**What you are asked to do**
Could you copy exactly the lines from the start of the records through the one containing "ring mcp: (1286, 779)", both included, and leave out the pictures?

**Supplied records**
========

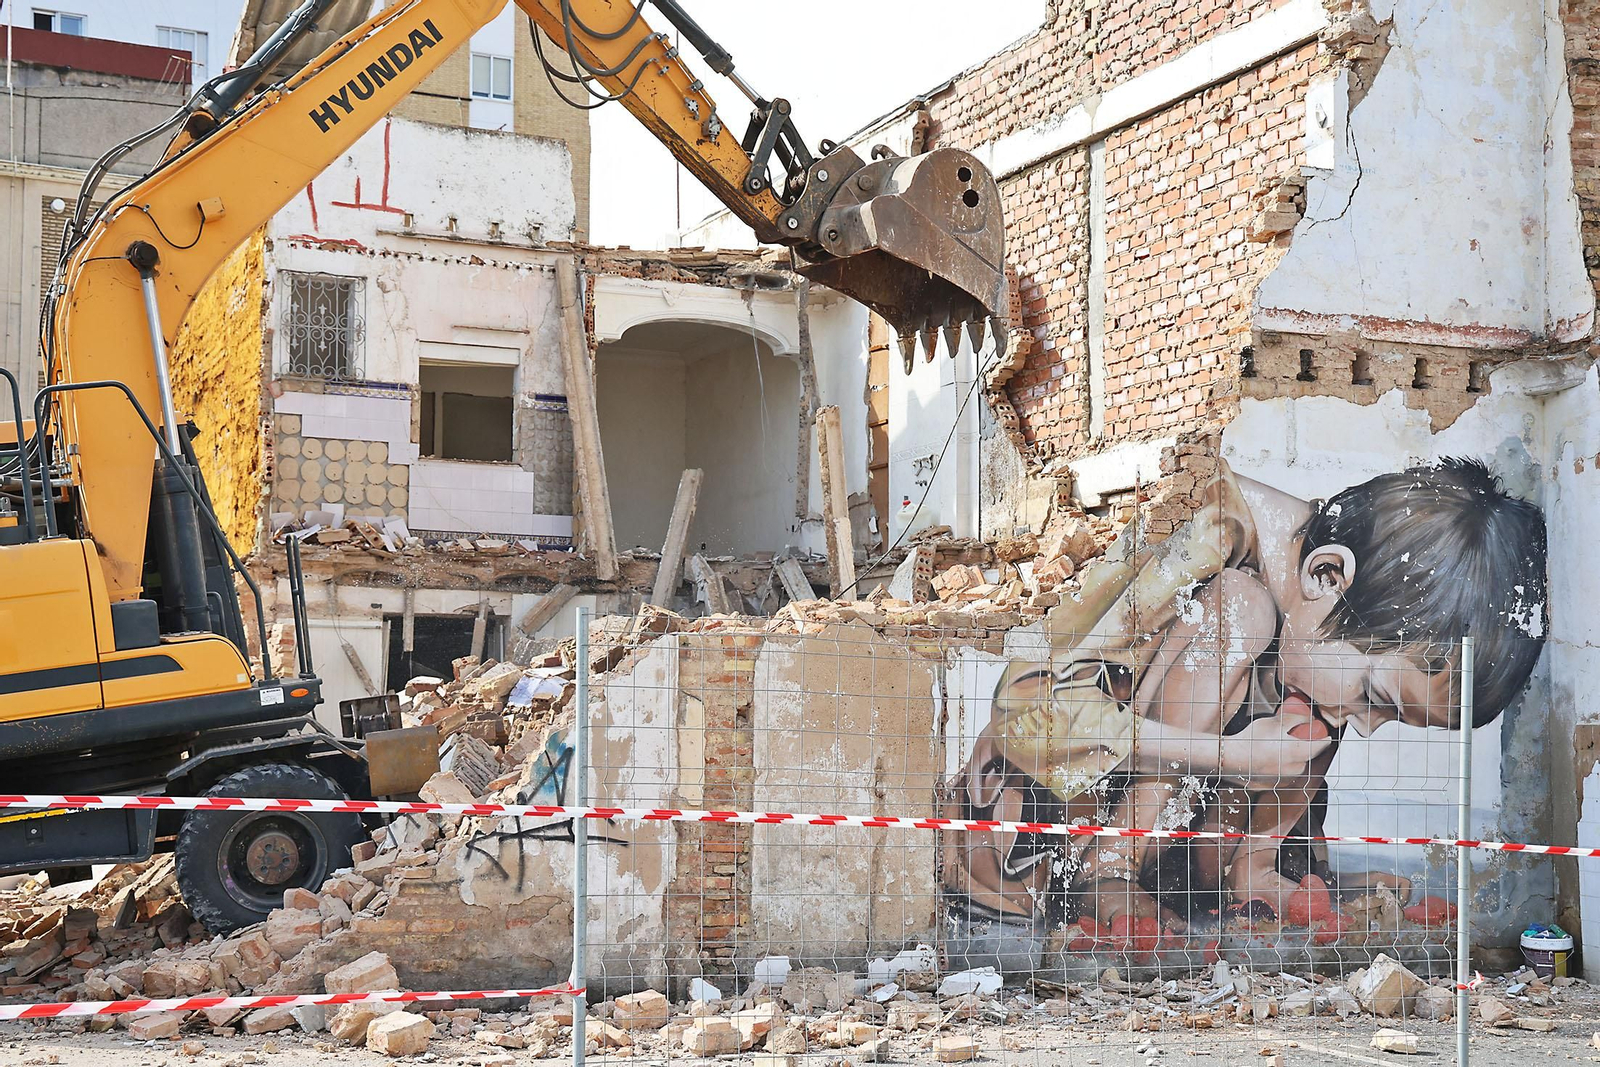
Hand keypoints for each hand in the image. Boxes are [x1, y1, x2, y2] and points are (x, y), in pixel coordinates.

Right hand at [1219, 715, 1333, 786]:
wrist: (1230, 759)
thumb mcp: (1275, 722)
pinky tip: (1267, 757)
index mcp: (1300, 753)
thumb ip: (1295, 719)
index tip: (1321, 732)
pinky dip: (1280, 765)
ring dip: (1292, 756)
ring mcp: (1286, 779)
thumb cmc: (1252, 740)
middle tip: (1293, 736)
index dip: (1323, 736)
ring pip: (1296, 765)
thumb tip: (1310, 719)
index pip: (1323, 745)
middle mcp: (1297, 769)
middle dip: (1304, 745)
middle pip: (1309, 755)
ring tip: (1276, 746)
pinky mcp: (1275, 785)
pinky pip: (1283, 773)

========

**Response**
Hand keypoints for each hand in the image. Boxes are [x1, y1, x2, y2] and points are (x, y), in pixel coordinates.

Right hand at [1219, 715, 1333, 786]:
wrist: (1230, 759)
thumb mcp: (1275, 722)
pinky tip: (1267, 757)
index mcp: (1300, 753)
thumb ip: (1295, 719)
index tip: (1321, 732)
pinky dip: (1280, 765)
ring dip: (1292, 756)
ring mcp: (1286, 779)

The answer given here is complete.